▶ TO-DO ITEM: Retype every line of text in the rows below verbatim, omitting the pictures from your answer.
***** RECORDS FOR THE TASK *****
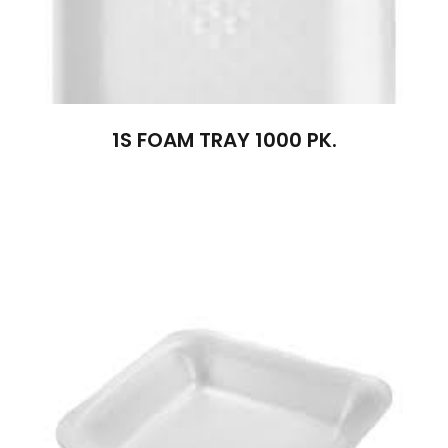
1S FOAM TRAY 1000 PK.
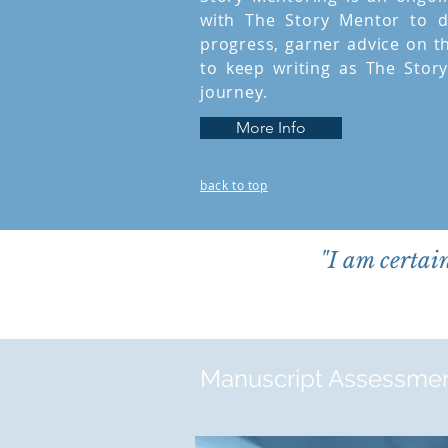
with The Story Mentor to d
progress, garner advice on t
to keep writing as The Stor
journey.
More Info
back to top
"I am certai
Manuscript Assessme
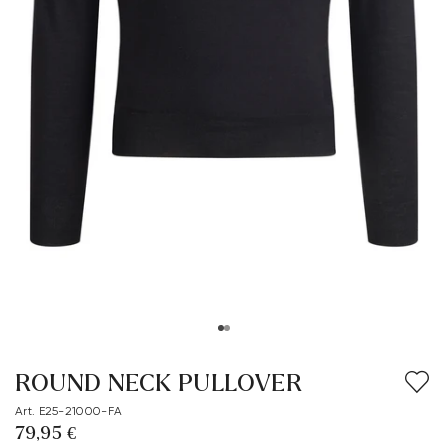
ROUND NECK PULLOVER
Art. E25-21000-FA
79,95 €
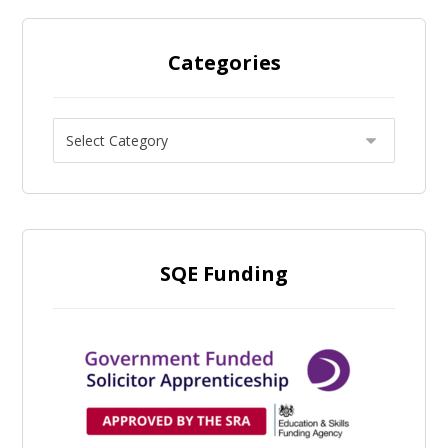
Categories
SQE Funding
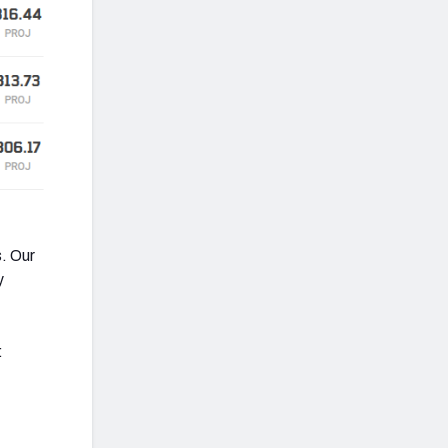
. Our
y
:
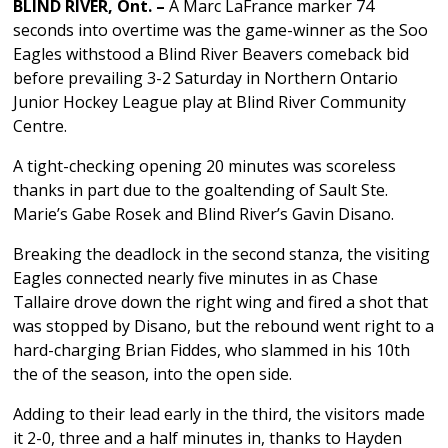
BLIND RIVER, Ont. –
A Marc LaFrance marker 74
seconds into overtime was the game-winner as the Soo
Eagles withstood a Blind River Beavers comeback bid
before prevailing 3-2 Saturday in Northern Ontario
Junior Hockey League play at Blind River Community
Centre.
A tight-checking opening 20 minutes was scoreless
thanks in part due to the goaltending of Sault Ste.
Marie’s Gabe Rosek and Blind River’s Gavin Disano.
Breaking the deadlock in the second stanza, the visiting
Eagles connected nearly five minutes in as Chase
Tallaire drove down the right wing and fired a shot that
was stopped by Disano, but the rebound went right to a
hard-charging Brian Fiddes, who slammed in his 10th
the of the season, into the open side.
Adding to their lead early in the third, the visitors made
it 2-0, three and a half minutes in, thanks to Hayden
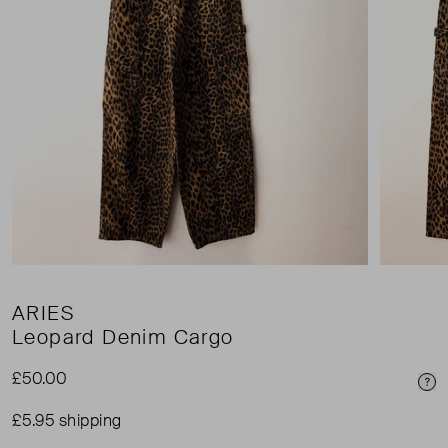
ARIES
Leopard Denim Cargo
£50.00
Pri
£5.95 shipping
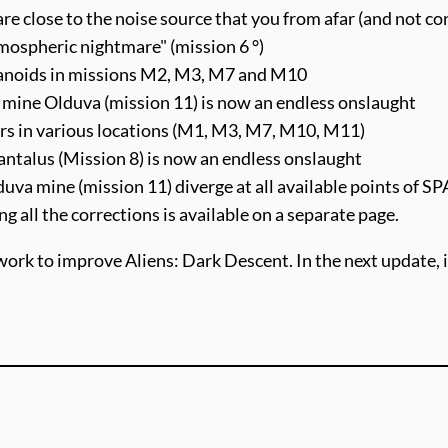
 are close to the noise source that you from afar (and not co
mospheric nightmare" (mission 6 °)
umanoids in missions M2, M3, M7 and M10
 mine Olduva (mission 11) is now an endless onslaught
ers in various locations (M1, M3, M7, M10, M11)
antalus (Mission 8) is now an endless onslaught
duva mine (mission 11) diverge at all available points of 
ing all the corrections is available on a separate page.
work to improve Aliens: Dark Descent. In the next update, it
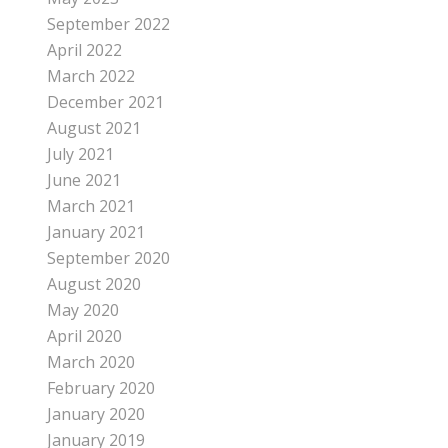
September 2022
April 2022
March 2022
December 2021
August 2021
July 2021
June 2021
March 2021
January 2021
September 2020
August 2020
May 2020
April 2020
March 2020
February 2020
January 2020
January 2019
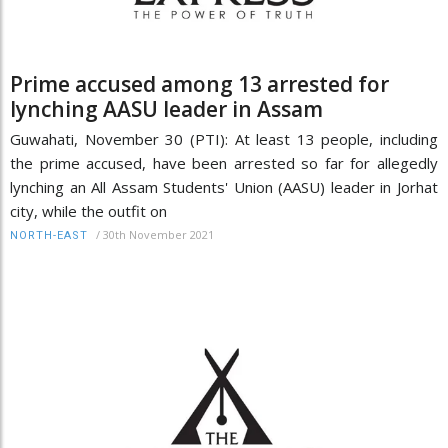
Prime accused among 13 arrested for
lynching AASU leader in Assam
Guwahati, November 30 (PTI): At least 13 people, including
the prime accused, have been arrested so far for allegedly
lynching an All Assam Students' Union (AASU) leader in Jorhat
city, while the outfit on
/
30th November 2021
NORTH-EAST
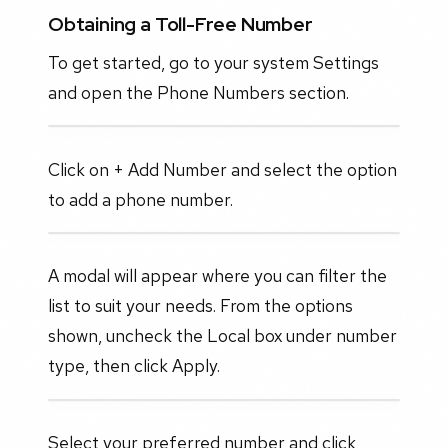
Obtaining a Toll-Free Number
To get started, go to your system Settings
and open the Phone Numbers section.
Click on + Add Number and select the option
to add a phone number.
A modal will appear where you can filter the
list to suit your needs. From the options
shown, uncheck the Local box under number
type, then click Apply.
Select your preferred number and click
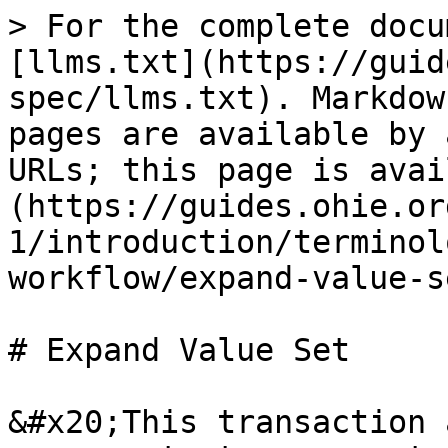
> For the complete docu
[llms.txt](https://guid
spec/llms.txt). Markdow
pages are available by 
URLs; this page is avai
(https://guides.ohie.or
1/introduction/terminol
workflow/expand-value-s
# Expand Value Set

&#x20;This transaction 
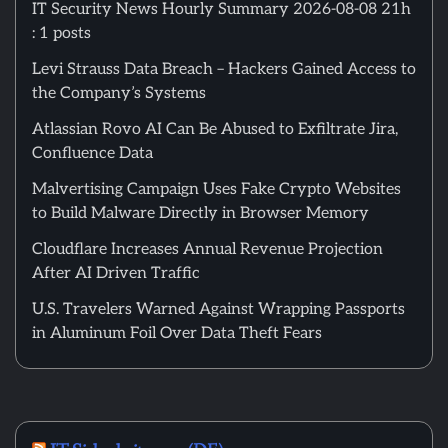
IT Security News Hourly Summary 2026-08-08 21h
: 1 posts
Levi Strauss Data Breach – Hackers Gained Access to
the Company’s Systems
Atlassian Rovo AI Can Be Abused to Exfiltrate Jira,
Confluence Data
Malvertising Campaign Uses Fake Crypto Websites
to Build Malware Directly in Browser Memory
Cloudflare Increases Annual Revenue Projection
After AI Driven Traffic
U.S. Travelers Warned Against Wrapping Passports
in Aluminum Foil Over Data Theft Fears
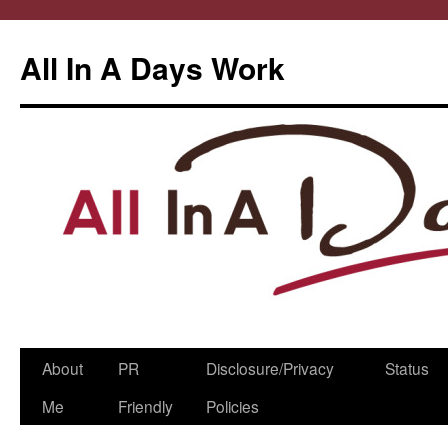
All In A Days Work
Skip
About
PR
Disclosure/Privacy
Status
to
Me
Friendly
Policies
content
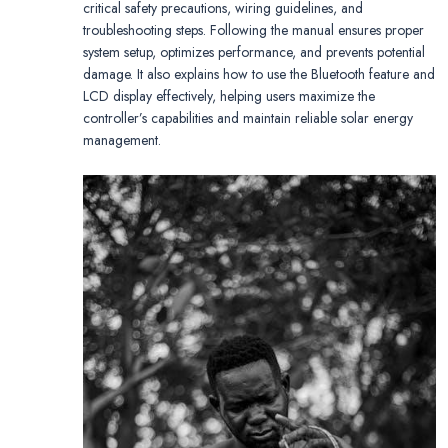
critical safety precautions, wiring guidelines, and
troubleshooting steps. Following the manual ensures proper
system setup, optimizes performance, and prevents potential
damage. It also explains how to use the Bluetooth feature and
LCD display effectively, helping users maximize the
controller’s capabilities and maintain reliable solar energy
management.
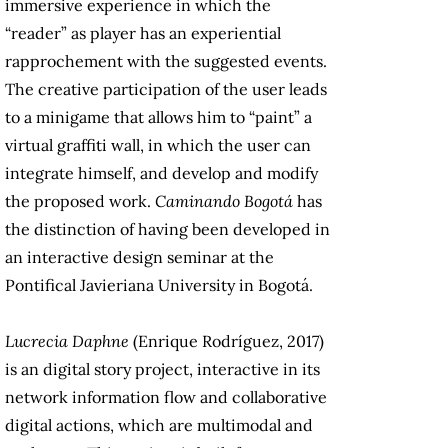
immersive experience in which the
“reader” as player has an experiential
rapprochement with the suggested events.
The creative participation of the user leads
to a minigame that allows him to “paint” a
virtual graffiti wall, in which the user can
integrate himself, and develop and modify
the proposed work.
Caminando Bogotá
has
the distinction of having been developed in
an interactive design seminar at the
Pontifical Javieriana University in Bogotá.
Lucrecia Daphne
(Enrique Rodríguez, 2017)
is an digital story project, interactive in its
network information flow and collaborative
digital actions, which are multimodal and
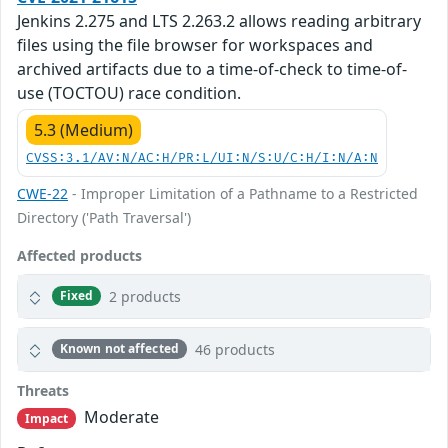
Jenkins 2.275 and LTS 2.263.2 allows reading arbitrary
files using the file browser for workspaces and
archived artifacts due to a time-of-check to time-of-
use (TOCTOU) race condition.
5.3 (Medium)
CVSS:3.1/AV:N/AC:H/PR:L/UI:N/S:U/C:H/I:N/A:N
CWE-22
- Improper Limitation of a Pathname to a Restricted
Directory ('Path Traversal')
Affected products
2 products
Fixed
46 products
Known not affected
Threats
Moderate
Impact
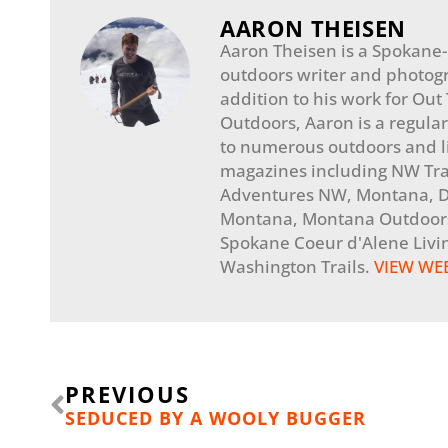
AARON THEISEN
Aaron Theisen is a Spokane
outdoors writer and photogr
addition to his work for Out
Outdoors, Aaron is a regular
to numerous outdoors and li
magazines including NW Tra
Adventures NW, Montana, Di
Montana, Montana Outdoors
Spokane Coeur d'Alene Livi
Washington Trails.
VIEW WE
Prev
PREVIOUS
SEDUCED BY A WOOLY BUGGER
*****
▶ WORKED SOLUTION:
1S FOAM TRAY 1000 PK.
with The Story Mentor to d
progress, garner advice on t
to keep writing as The Stor
journey.
More Info
back to top
"I am certai
Manuscript Assessme
ROUND NECK PULLOVER
Art. E25-21000-FA
79,95 €
Categories
SQE Funding
. Our
y
:
BLIND RIVER, Ont. –
A Marc LaFrance marker 74
seconds into overtime was the game-winner as the Soo
Eagles withstood a Blind River Beavers comeback bid
before prevailing 3-2 Saturday in Northern Ontario
Junior Hockey League play at Blind River Community
Centre.
A tight-checking opening 20 minutes was scoreless
thanks in part due to the goaltending of Sault Ste.
Marie’s Gabe Rosek and Blind River’s Gavin Disano.
Breaking the deadlock in the second stanza, the visiting
Eagles connected nearly five minutes in as Chase
Tallaire drove down the right wing and fired a shot that
was stopped by Disano, but the rebound went right to a
hard-charging Brian Fiddes, who slammed in his 10th
the of the season, into the open side.
Adding to their lead early in the third, the visitors made
it 2-0, three and a half minutes in, thanks to Hayden
ARIES
Leopard Denim Cargo
£50.00
Pri
£5.95 shipping
 are close to the noise source that you from afar (and not co
mospheric nightmare" (mission 6 °)
umanoids in missions M2, M3, M7 and M10
 mine Olduva (mission 11) is now an endless onslaught
ers in various locations (M1, M3, M7, M10, M11)
antalus (Mission 8) is now an endless onslaught
duva mine (mission 11) diverge at all available points of 
ing all the corrections is available on a separate page.
work to improve Aliens: Dark Descent. In the next update, it
September 2022
April 2022
March 2022
December 2021
August 2021
July 2021
June 2021
March 2021
January 2021
September 2020
August 2020
May 2020
April 2020
March 2020
February 2020
January 2020
January 2019
Prime accused among 13 arrested for
lynching AASU leader in Assam
Guwahati, November 30 (PTI): At least 13 people, including
the prime accused, have been arrested so far for allegedly
lynching an All Assam Students' Union (AASU) leader in Jorhat
city, while the outfit on
/
30th November 2021
NORTH-EAST
Obtaining a Toll-Free Number
To get started, go to your system Settings
and open the Phone Numbers section.
Click on + Add Number and select the option
to add a phone number.
A modal will appear where you can filter the
list to suit your needs. From the options
shown, uncheck the Local box under number
type, then click Apply.
Select your preferred number and click
> For the complete docu
[llms.txt](https://guid
spec/llms.txt). Markdow
pages are available by 
URLs; this page is avai
(https://guides.ohie.or
1/introduction/terminol
workflow/expand-value-s
# Expand Value Set

&#x20;This transaction 
IT Security News Hourly Summary 2026-08-08 21h
: 1 posts
Levi Strauss Data Breach – Hackers Gained Access to
the Company’s Systems
Atlassian Rovo AI Can Be Abused to Exfiltrate Jira,
Confluence Data
Malvertising Campaign Uses Fake Crypto Websites
to Build Malware Directly in Browser Memory
Cloudflare Increases Annual Revenue Projection
After AI Driven Traffic
U.S. Travelers Warned Against Wrapping Passports
in Aluminum Foil Over Data Theft Fears
All In A Days Work
Skip
About
PR
Disclosure/Privacy
Status
to
Me
Friendly
Policies
content
critical safety precautions, wiring guidelines, and
troubleshooting steps. Following the manual ensures proper
system setup, optimizes performance, and prevents potential
damage. It also explains how to use the Bluetooth feature and
LCD display effectively, helping users maximize the
controller’s capabilities and maintain reliable solar energy
management.
immersive experience in which the
“reader” as player has an experiential
rapprochement with the suggested events.
The creative participation of the user leads
to a minigame that allows him to “paint” a
virtual graffiti wall, in which the user can
integrate himself, and develop and modify
the proposed work.
Caminando Bogotá
has
the distinction of having been developed in
an interactive design seminar at the
Pontifical Javieriana University in Bogotá.
Lucrecia Daphne
(Enrique Rodríguez, 2017)
is an digital story project, interactive in its
network information flow and collaborative
digital actions, which are multimodal and
Jenkins 2.275 and LTS 2.263.2 allows reading arbitrary
files using the file browser for workspaces and
archived artifacts due to a time-of-check to time-of-
use (TOCTOU) race condition.
5.3 (Medium)
CVSS:3.1/AV:N/AC:H/PR:L/UI:N/S:U/C:H/I:N/A:N
CWE-22
- Improper Limitation of a Pathname to a Restricted
Directory ('Path Traversal')
Affected products
2 products
Fixed
46 products
Known not affected
Threats
Moderate
Impact
AARON THEISEN
Aaron Theisen is a Spokane
outdoors writer and photogr
addition to his work for Out
Outdoors, Aaron is a regular
to numerous outdoors and li
magazines including NW Tra
Adventures NW, Montana, Di
Montana, Montana Outdoors
Spokane Coeur d'Alene Livi
Washington Trails.
VIEW WE
Prev
PREVIOUS
SEDUCED BY A WOOLY BUGGER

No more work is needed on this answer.